Matthews covered her mouth, suddenly nauseated. A hundred crime scenes or more, and this was the first time she’d felt ready to vomit.
Suddenly the four uniformed patrolmen pushed past them, a flurry of hand signals and quick preparation of their weapons. LaMoia returned hand signals, taking charge, a silent orchestration of the minutes yet to come.
She understood the urgency then: From up ahead and around the corner she heard the distinct and unmistakable sound of laughter.
They walked inside what amounted to a tall tunnel, the church’s basement wall, once at street level, to their right, the mortar-and-stone retaining wall, built to enclose the city block and elevate the street a century earlier, to the left. Overhead, dust-covered wires, encrusted conduits, rusted water pipes, and gas lines had been added haphazardly over the years, tangled like veins in a limb. A halo of purple light fanned out from what had once been a skylight in the overhead sidewalk, back during the decades of reconstruction, when the two sidewalks, the two different street levels, had been forced to coexist, one of the old Seattle, the other representing improvement and change.

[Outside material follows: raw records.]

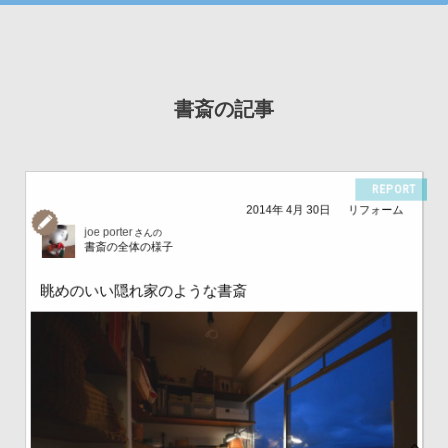
書斎の記事
REPORT
2014年 4月 30日
リフォーム
joe porter
さんの
書斎の全体の様子
眺めのいい隠れ家のような書斎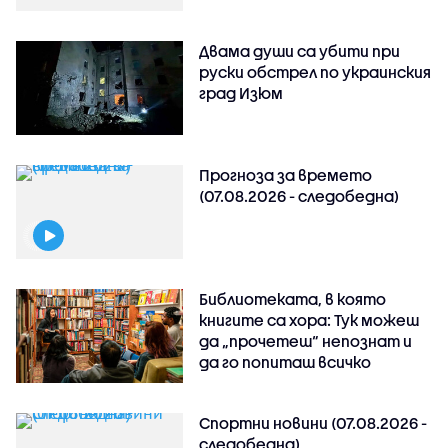
Двама души са убити при
руски обстрeл по украинския
град Изюм
Прогноза за времето
(07.08.2026 - следобедна)
Библиотеката, в която
книгите са хора: Тук можеш
да „прочетеш“ непознат и
да го попиташ всичко
Спортни новини (07.08.2026 -
следобедна)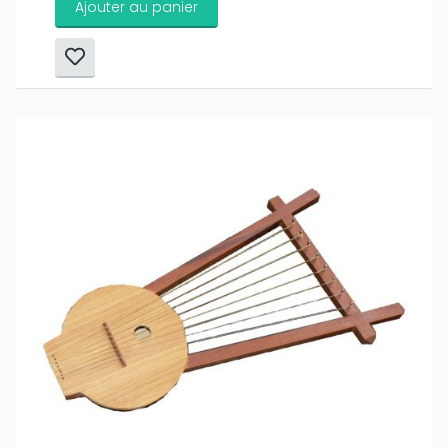
Ajouter au panier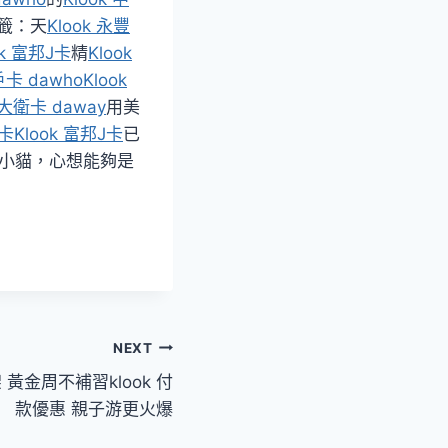
籤：天
Klook 永豐
ok 富邦J卡
精
Klook
戶卡 dawho
Klook
 大衛卡 daway
用美
J卡
Klook 富邦J卡
已
小貓，心想能夠是
NEXT
金周不補習klook 付
款優惠 親子游更火爆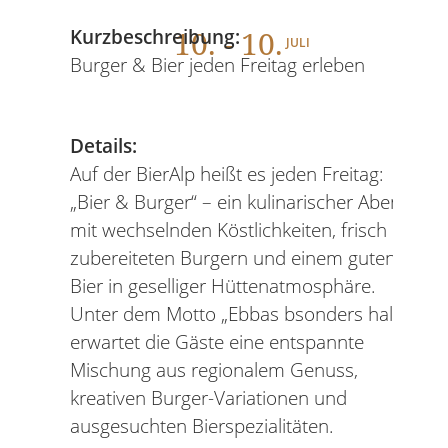
10
. - 10.
Kurzbeschreibung:
JULI
Burger & Bier jeden Freitag erleben
Details:
Auf der BierAlp heißt es jeden Freitag:
„Bier & Burger“ – ein kulinarischer Abend
mit wechselnden Köstlichkeiten, frisch
zubereiteten Burgern und einem guten
Bier in geselliger Hüttenatmosphäre.
Unter dem Motto „Ebbas bsonders halt!“
erwartet die Gäste eine entspannte
Mischung aus regionalem Genuss,
kreativen Burger-Variationen und
ausgesuchten Bierspezialitäten.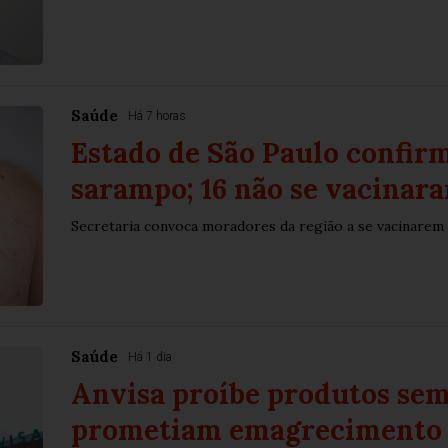
Saúde
Há 7 horas
Estado de São Paulo confirm
sarampo; 16 não se vacinar
Secretaria convoca moradores da região a se vacinarem
Saúde
Há 1 dia
Anvisa proíbe produtos sem
prometiam emagrecimento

The din of drunken male voices grew more present, a pack of wild dogs encountered in the forest.
LaMoia, the hunter, cut ahead of the uniforms and peered around the corner. He held up four fingers. To Matthews, it sounded more like ten. Adrenaline cocktails for all, charging her system with a menthol-like chill and drying her throat. LaMoia articulated a series of hand signals to the patrolmen and she envied him his cool. She felt lucky: He was the cop you wanted at your side in situations like this. He thrived on adversity. She recalled his telling her that she was safe while under his care, and though loath to admit it, she knew this was true, accepted it as fact.